The Singapore Exchange (SGX) has recognized that more investors are paying attention to issues involving environmental, social, and governance (ESG) issues, and as of August 28, is the first securities exchange in Asia to encourage listing companies to begin sustainability reporting.
For now SGX only suggests voluntary sustainability reporting from the issuers of securities and derivatives that sell on the Exchange. Nevertheless, the announcement is significant. SGX’s market capitalization, at about US$480 billion, is hefty when considering Singapore’s size—this is no wallflower of a stock market. The small country, about the same size as Chicago and home to 5 million, has reinvented itself over the past 50 years, changing from a sleepy backwater to a dynamic hub of logistics, foreign exchange trading, and engineering. Singapore ranks highly on indices that measure accountability, transparency, innovation, and competition. If an Asian tiger known for its friendly business climate can encourage companies to issue sustainability (or corporate social responsibility) reports, perhaps other exchanges and regulatory agencies around the world can follow Singapore’s lead.

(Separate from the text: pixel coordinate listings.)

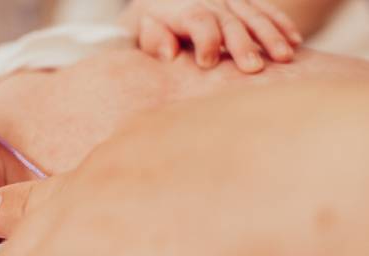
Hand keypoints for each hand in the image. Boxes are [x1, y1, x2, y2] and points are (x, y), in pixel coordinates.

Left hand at [119, 0, 302, 72]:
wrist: (160, 0)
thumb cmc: (148, 25)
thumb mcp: (140, 31)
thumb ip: (152, 40)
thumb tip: (169, 54)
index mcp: (180, 8)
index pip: (197, 19)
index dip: (205, 40)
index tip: (207, 63)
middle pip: (229, 20)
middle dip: (242, 44)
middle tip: (252, 68)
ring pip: (253, 14)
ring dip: (270, 35)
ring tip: (283, 57)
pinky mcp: (243, 2)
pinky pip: (265, 10)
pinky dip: (281, 24)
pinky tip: (296, 42)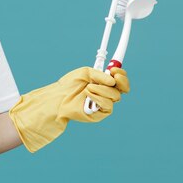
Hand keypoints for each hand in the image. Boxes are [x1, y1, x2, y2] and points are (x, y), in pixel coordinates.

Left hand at [8, 67, 129, 152]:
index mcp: (104, 83)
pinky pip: (108, 106)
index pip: (119, 80)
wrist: (58, 96)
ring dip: (102, 89)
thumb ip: (100, 75)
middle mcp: (106, 93)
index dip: (121, 74)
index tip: (115, 69)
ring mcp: (104, 103)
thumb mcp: (86, 73)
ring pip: (115, 96)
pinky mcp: (100, 113)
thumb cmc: (70, 84)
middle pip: (123, 89)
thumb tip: (113, 81)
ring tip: (88, 87)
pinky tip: (87, 95)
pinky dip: (99, 98)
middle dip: (121, 81)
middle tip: (114, 76)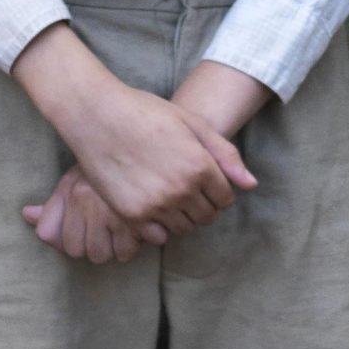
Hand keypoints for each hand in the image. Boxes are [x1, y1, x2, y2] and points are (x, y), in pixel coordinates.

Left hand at [22, 163, 152, 264]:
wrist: (142, 147)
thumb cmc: (107, 169)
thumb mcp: (76, 179)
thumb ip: (52, 204)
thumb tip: (27, 215)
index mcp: (72, 191)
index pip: (58, 238)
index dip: (71, 237)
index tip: (85, 226)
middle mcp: (87, 202)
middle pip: (80, 250)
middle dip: (93, 243)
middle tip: (106, 227)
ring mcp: (110, 212)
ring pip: (102, 255)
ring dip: (112, 247)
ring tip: (121, 228)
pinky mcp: (136, 221)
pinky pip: (126, 252)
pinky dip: (132, 246)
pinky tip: (136, 229)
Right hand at [39, 62, 254, 237]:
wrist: (98, 115)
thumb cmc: (145, 112)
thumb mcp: (191, 123)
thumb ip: (225, 154)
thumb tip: (250, 185)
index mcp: (199, 165)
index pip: (225, 198)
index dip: (218, 189)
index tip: (204, 180)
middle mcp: (181, 189)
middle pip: (207, 216)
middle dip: (203, 204)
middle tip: (186, 186)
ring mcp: (156, 205)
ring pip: (184, 228)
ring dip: (182, 216)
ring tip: (169, 194)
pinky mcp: (132, 216)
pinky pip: (158, 236)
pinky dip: (159, 226)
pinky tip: (151, 204)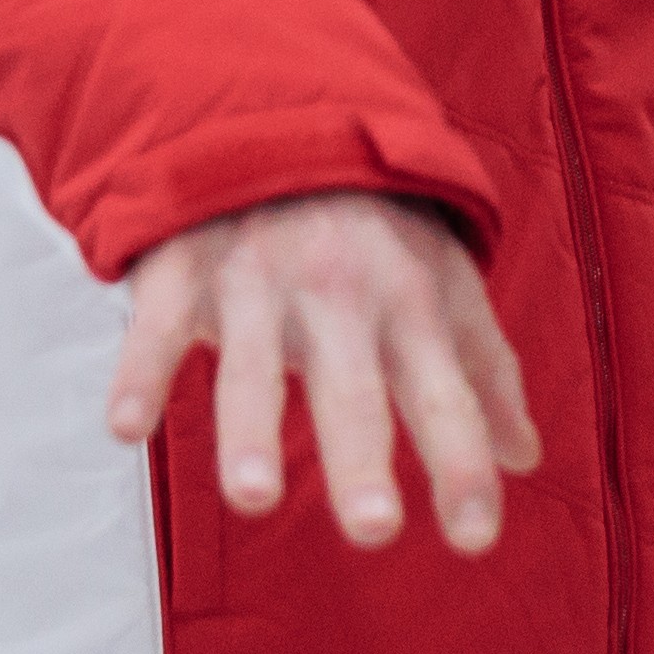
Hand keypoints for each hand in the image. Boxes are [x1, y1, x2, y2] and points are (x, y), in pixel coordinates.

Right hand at [108, 193, 539, 554]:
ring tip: (254, 498)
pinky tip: (127, 428)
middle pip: (351, 388)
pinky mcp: (184, 266)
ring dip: (251, 429)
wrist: (282, 116)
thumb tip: (526, 459)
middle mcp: (340, 295)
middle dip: (362, 459)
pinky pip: (157, 324)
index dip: (462, 463)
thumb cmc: (377, 224)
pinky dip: (139, 371)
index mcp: (410, 304)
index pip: (444, 393)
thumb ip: (482, 371)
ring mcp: (258, 278)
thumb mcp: (445, 280)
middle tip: (376, 530)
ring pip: (252, 363)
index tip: (477, 538)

According to the SGX’s “Proposed Policy Statement and Guide to Sustainability Reporting for Listed Companies,” it is up to a company’s Board of Directors to consider issues related to sustainability as it leads and directs a company’s strategy and operations. Currently the SGX does not advocate any standards, but hints that the Global Reporting Initiative’s ESG reporting guidelines is the way forward, as the nature of Singapore’s economy—much of it export driven–allows for cross-jurisdictional comparability as well as working towards the development of best practices on issues related to ESG. Many bemoan the effects that globalization and international trade have on environmental and labor issues—Singaporean companies very well could be the model for other companies struggling with these issues.
Sustainability reporting advocates may not be satisfied with the call for only voluntary reporting, but the odds are high that eventually SGX will make sustainability disclosures a requirement. For now only a few countries require any form of sustainability reporting. Denmark requires its 1100 largest firms to integrate sustainability reports with financial disclosures, and the Johannesburg Stock Exchange requires its listed companies to disclose ESG-related information. The US Securities and Exchange Commission has set guidelines climate change-related disclosures, and the UK’s new coalition government is mulling mandated reporting of non-financial information.
SGX’s policy proposal is under public review until October 29. The shift towards more corporate accountability on non-financial matters will be long and protracted, but even during a global recession, sustainability/CSR/ESG reports will become one more part of a company’s disclosure routine. The trick is articulating the qualitative information in a way that a company’s stakeholders can understand. CFOs and other professionals in finance had better start planning for the change now.